Hi,
On 9/23/2024 9:39 PM, Jiaqi Yan wrote:
+ /*
+ * On ARM64, if APEI failed to claims SEA, (e.g. GHES driver doesn't
+ * register to SEA notifications from firmware), memory_failure will
+ * never be synchrounous to the error consumption thread. Notifying
+ * it via SIGBUS synchrnously has to be done by either core kernel in
+ * do_mem_abort, or KVM in kvm_handle_guest_abort.
+ */
+ if (!sysctl_enable_hard_offline) {
+ pr_info_once("%#lx: disabled by /proc/sys/vm/enable_hard_offline\n", pfn);
+ kill_procs_now(p, pfn, flags, page_folio(p));
+ res = -EOPNOTSUPP;
+ goto unlock_mutex;
+ }
+
I am curious why the SIGBUS is sent without setting PG_hwpoison in the
page. In 0/2 there seems to be indication about threads coordinate
with each other such that clean subpages in a poisoned hugetlb page
continue to be accessible, and at some point, (or perhaps I misread),
the poisoned page (sub- or huge-) will eventually be isolated, because,
it's unthinkable to let a poisoned page laying around and kernel treats
it like a clean page ? But I'm not sure how do you plan to handle it
without PG_hwpoison while hard_offline is disabled globally.
Another thing I'm curious at is whether you have tested with real
hardware UE - the one that triggers MCE. When a real UE is consumed by
the training process, the user process must longjmp out in order to
avoid getting stuck at the same instruction that fetched a UE memory.

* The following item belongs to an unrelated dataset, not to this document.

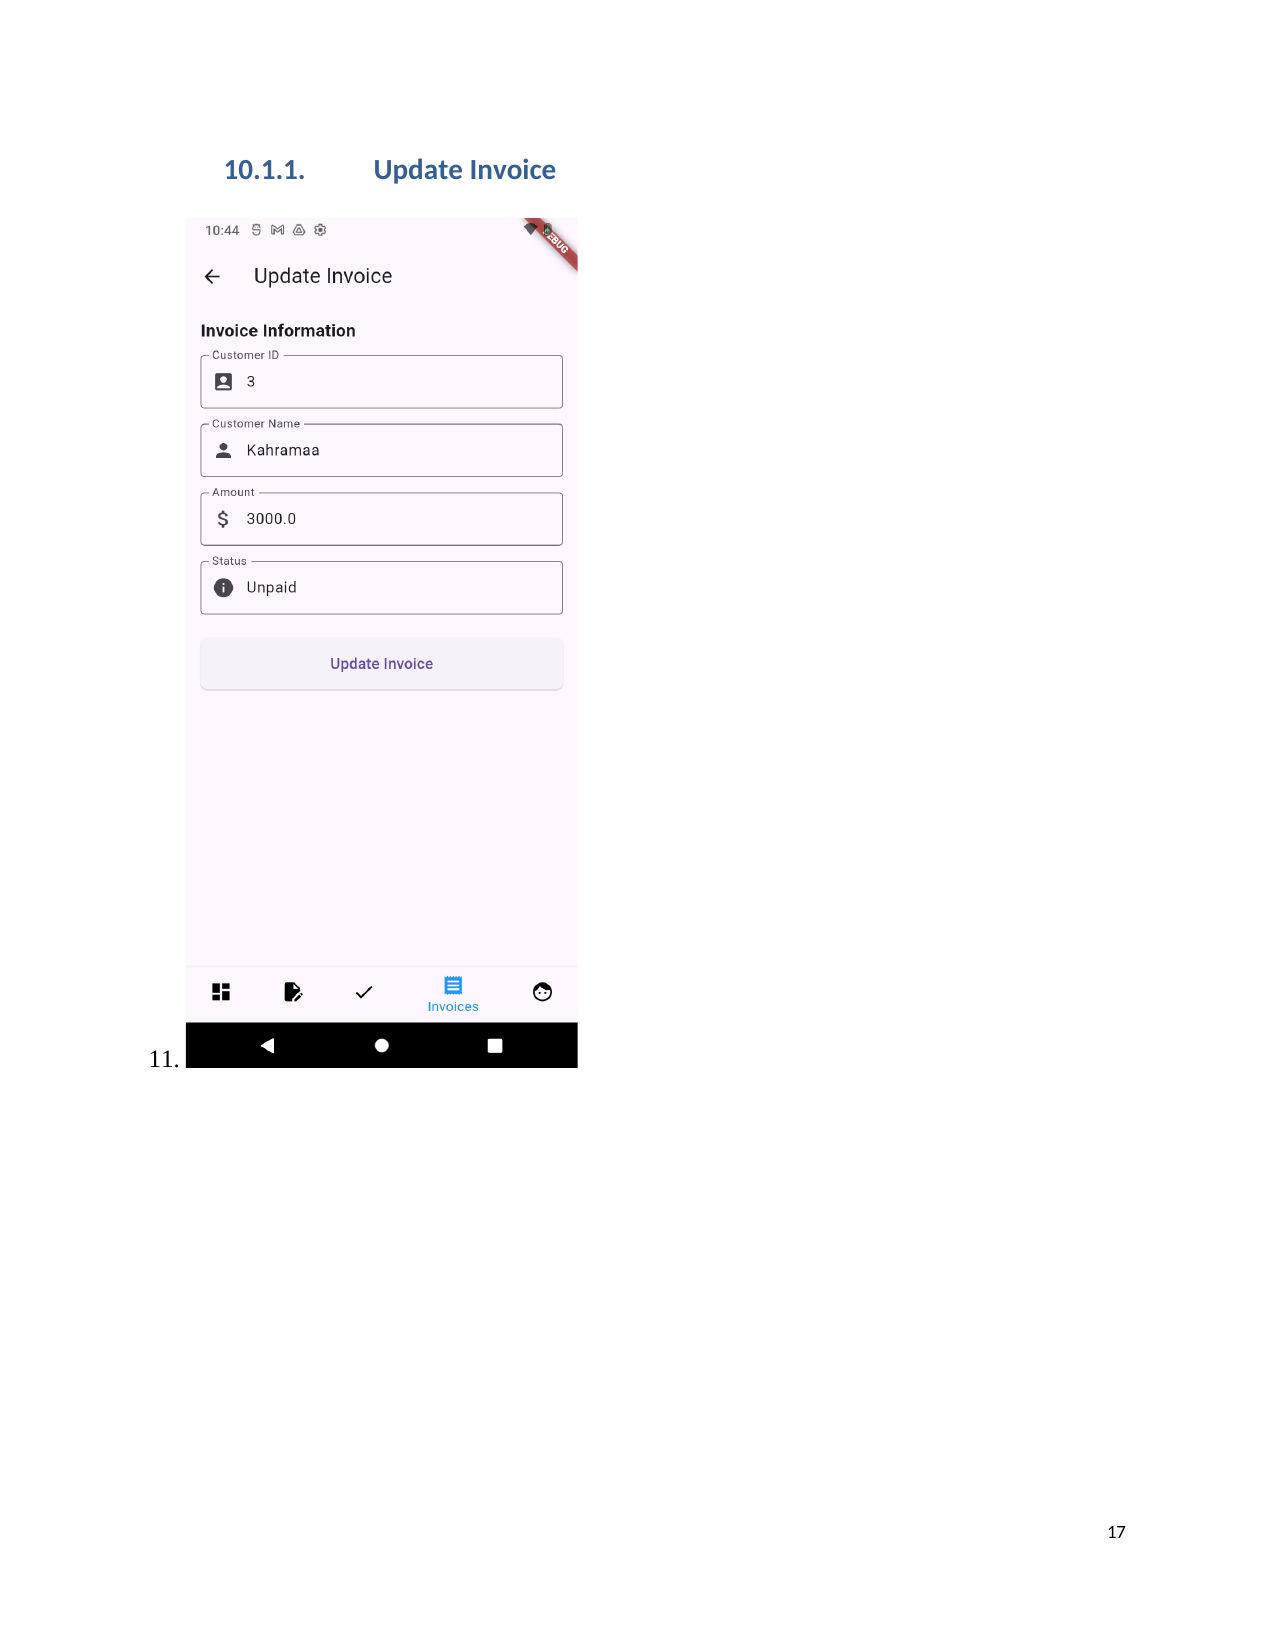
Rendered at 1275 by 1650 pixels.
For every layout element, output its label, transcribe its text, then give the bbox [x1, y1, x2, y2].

subtitle Update Invoice [223, 151, 1154, 187]
picture [185, 218, 578, 1068]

Given a longjmp is needed (unless I am missing something), the training
process is already in a situation where it has to figure out things like
rewind, where-to-restart-from, does it even keep states? etc. On the
whole, whether the burden to ask user application to deal with what's
lacking in the kernel, namely the lack of splitting up a hugetlb page,
is worthwhile, is something that need to be weighed over.
Thanks,
-jane